E.V.: Les associations environnementales ont permis d’alerter sur ces enjeux et ont parfois fait pression pour faire bouger les choses. On l’a vu pour le thon rouge par exemple. Certains professionnels se sont également mobilisés et ont modifié leurs pratiques. Plus globalement, il faut continuer d’informer, de sensibiliser, de mobiliser les producteurs et les acheteurs et de valoriser les bonnes pratiques. Il a fallu du temps pour que les différents acteurs de la filière se mobilisent sur le sujet. Les mentalités et les comportements changent, mais beaucoup reste encore à faire. Le rôle de SeaWeb est justement d’aider les professionnels (pêcheurs, mareyeurs, grossistes, enseignes de la grande distribution, poissonniers, restaurateurs) à mettre en place des pratiques vertueuses.

O.R.: Une grande partie des produits de la mer est consommée hors foyer, donc l’élaboration des cartes est capitale, les chefs étant les premiers prescripteurs. Il faut intégrer dans la notion de qualité le respect de la mer. Ma génération ne se souciait que du prix et de la fraîcheur. Le problème c’est qu’on a attribué des propriétés aux poissons en fonction de leur faculté de conservation. En France, le roi et la reine (le turbot et la sole) sont les deux poissons qui se conservent le mieux.
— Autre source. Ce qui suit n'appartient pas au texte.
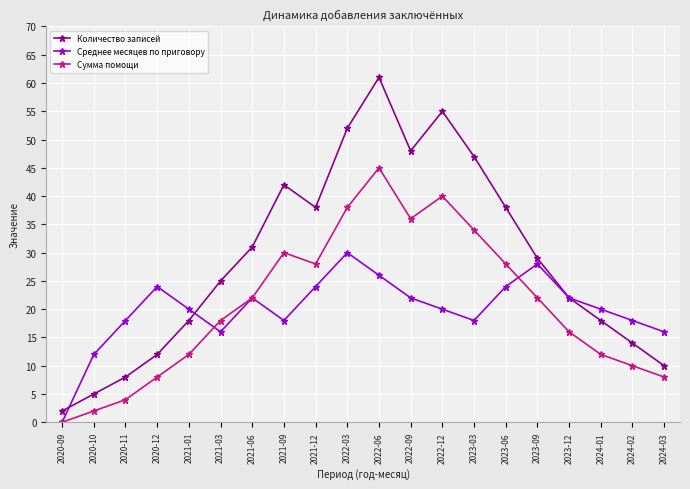

Which category has the highest value across all series?

2022-06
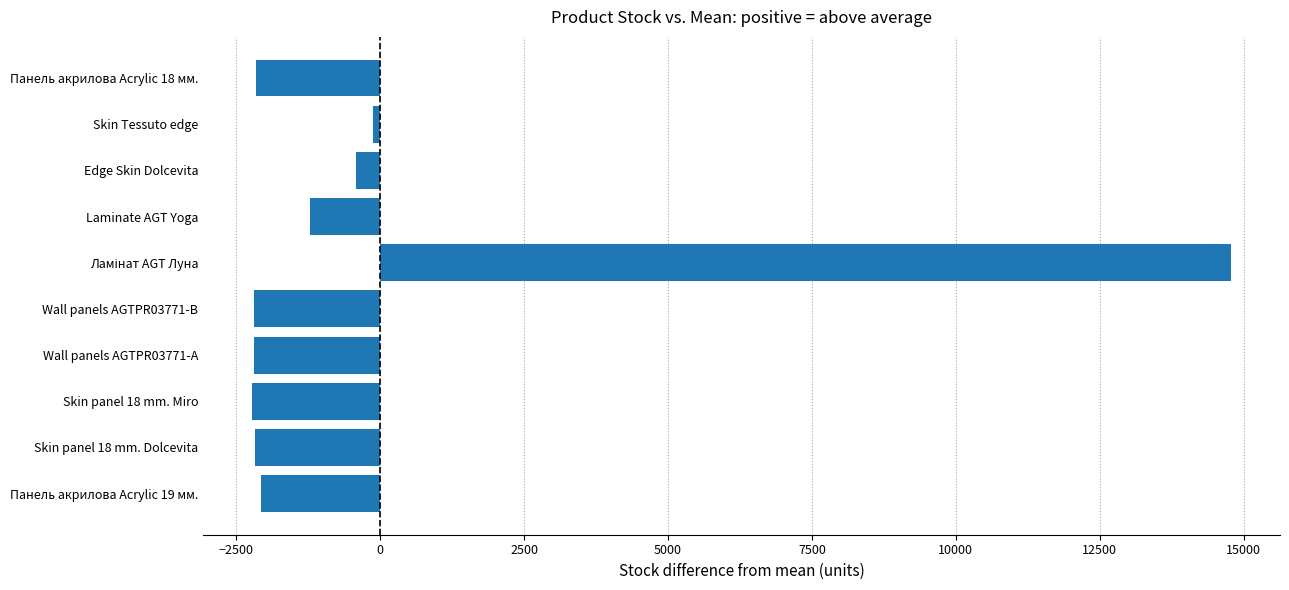

What is the difference between the second highest and minimum values?

2096.0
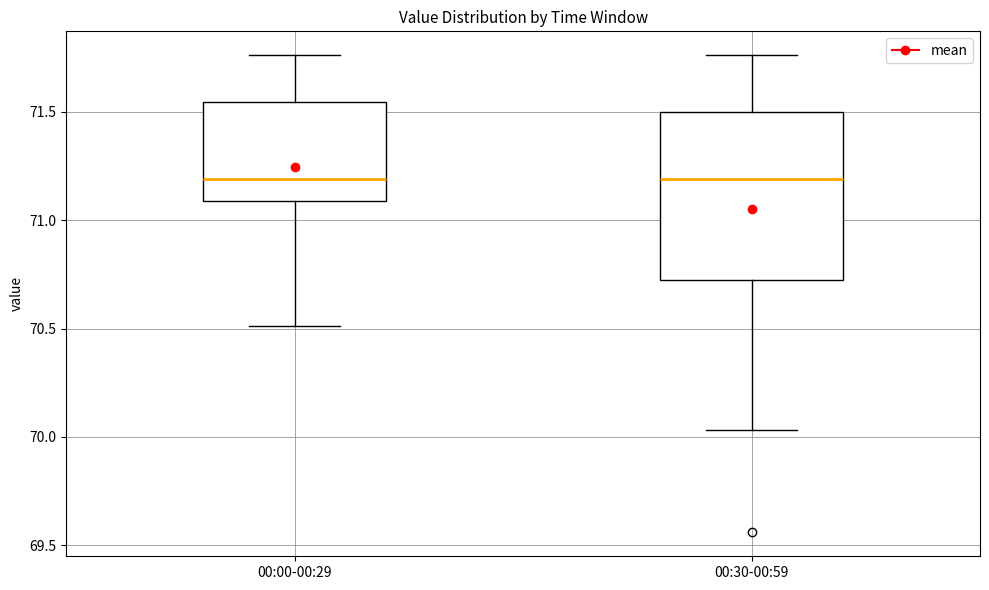

Reading left to right, read every box against the y-axis: the position of its median line, the range the box covers, and the ends of its whiskers. The values are not printed on the chart, so give them approximately, as read against the axis.

00:00-00:29: median 71.20, box 71.10 to 71.55, whiskers 70.50 to 71.75
00:30-00:59: median 71.20, box 70.75 to 71.50, whiskers 70.05 to 71.75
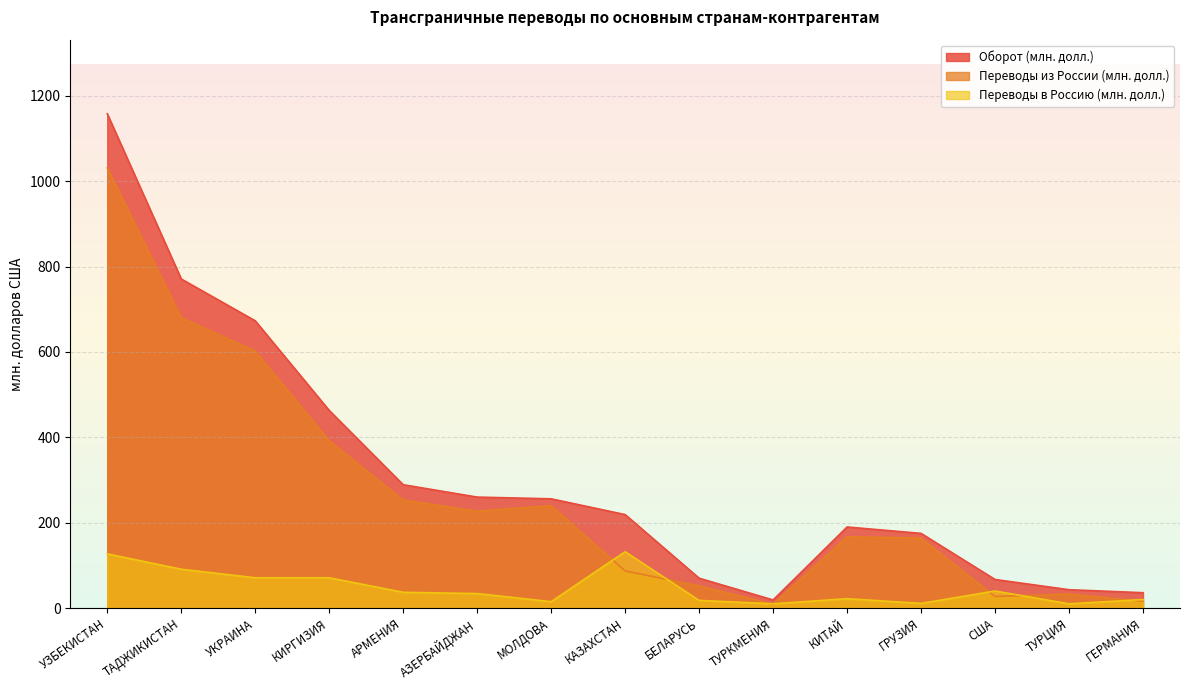

Which series has the largest range (max minus min)?

Оборот (млн. долл.)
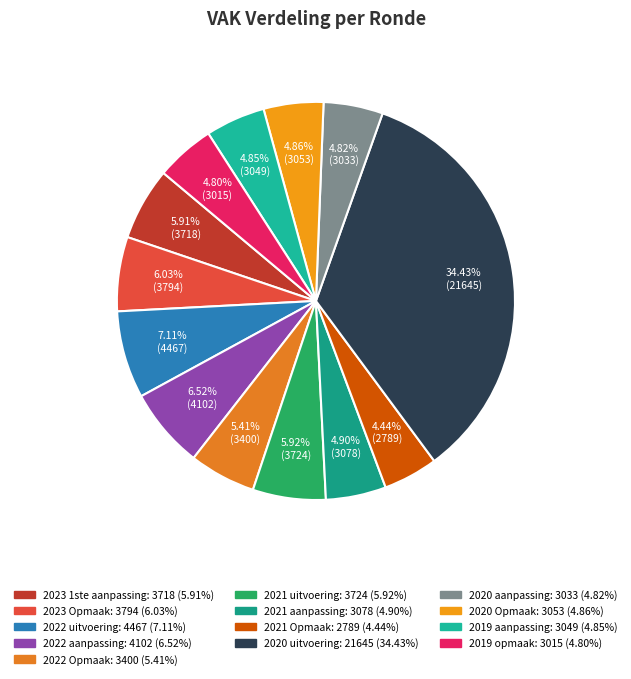

What is the smallest slice in the pie chart?

2021 Opmaak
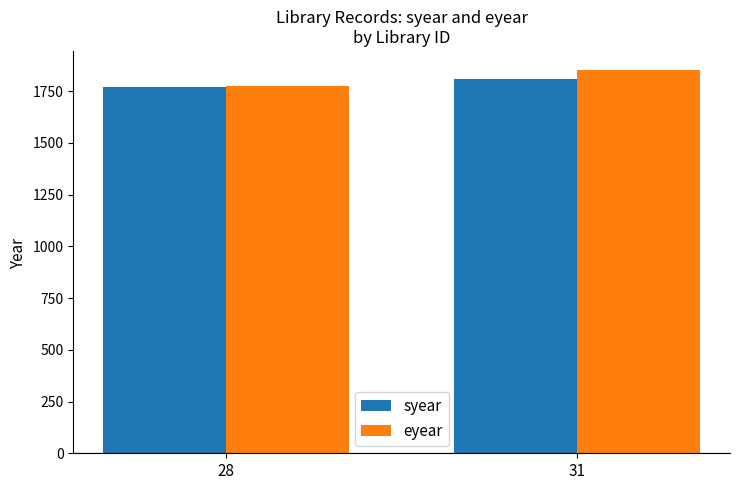

At 31, list the series in order from largest to smallest.

eyear, syear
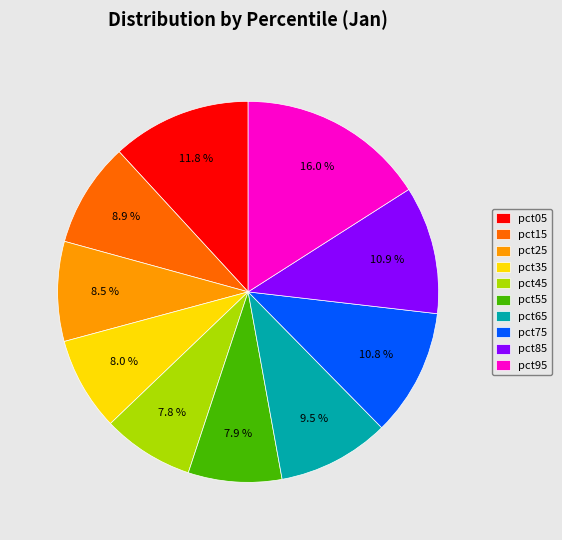

To the nearest percent, what is the combined percentage of pct45 and pct95?

24%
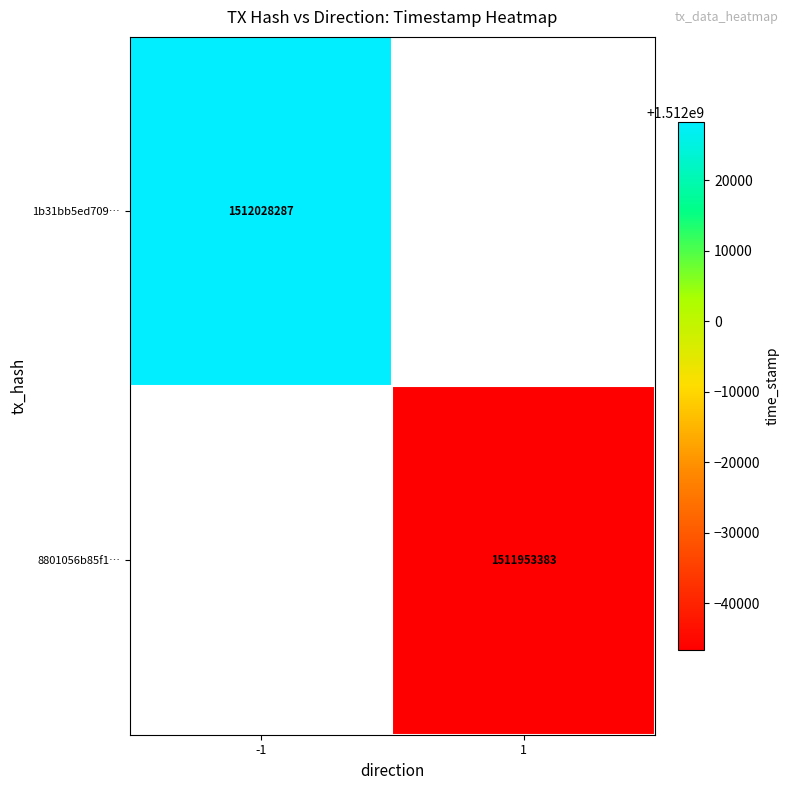

The 1b31bb5ed709… series shows 608229951 at -1. True or false?

False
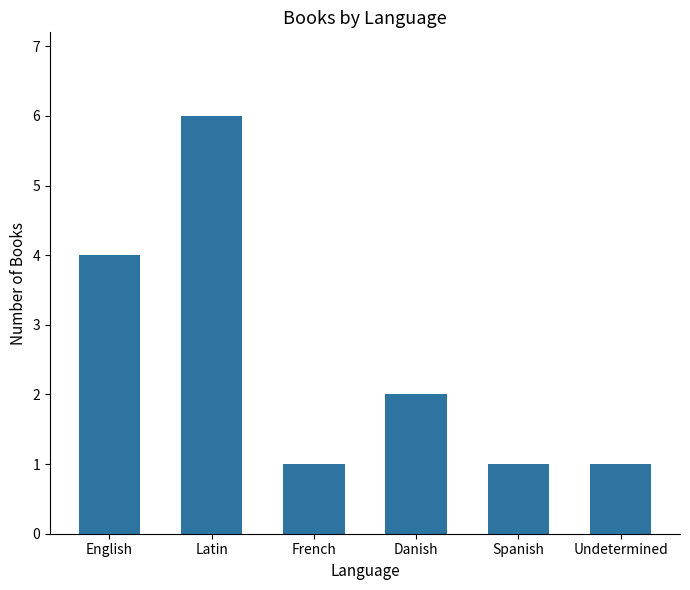

Are the bars horizontal?

No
Je pose donc une question à l’ensemble de la filière : comment réduire la durée – qui peut parfois dépasser les 10 jours – entre le moment de la pêche et le moment où le poisson se trouve dans l’assiette ? Et comment faire en sorte de valoriser des poissons qui sont plus fragiles mais peuvent être aujourd’hui consommés sans souci grâce à la chaîne du froid ?

Relais & Châteaux et SeaWeb Europe, en partenariat avec l'école Ferrandi-Paris et le lycée hôtelier de Dinard, organisent depuis 2011 un concours sur le thème de la préservation des ressources de la mer. Quel bilan en tirez-vous ?

O.R.: On avait imaginé le concours sur un coin de table dans un bistrot de Bruxelles. Aujourd’hui, les jeunes répondent nombreux et enthousiastes depuis 4 ans car ils veulent que leur formation soit en phase avec les enjeux de société. Le problème n’est pas que les jeunes qui sont immédiatement militants. Nous devons avant tout convaincre les parents, les professeurs et les chefs déjà en place.

E.V.: Les chefs ont un rôle clef au sein de la filière : ils peuvent influencer en amont leurs fournisseurs par leurs critères d’achats – et ainsi les inciter à proposer des produits durables – et ils ont par ailleurs, un contact privilégié avec les consommateurs, en bout de chaîne. Ils peuvent donc contribuer à changer les habitudes alimentaires, à faire découvrir de nouvelles espèces et à changer les mentalités. C’est pourquoi nous avons créé ce concours afin de mobiliser la jeune génération de chefs. Cette mobilisation va d’ailleurs s’étendre à l’échelle européenne en 2016 car le concours s’ouvre aux différents pays européens.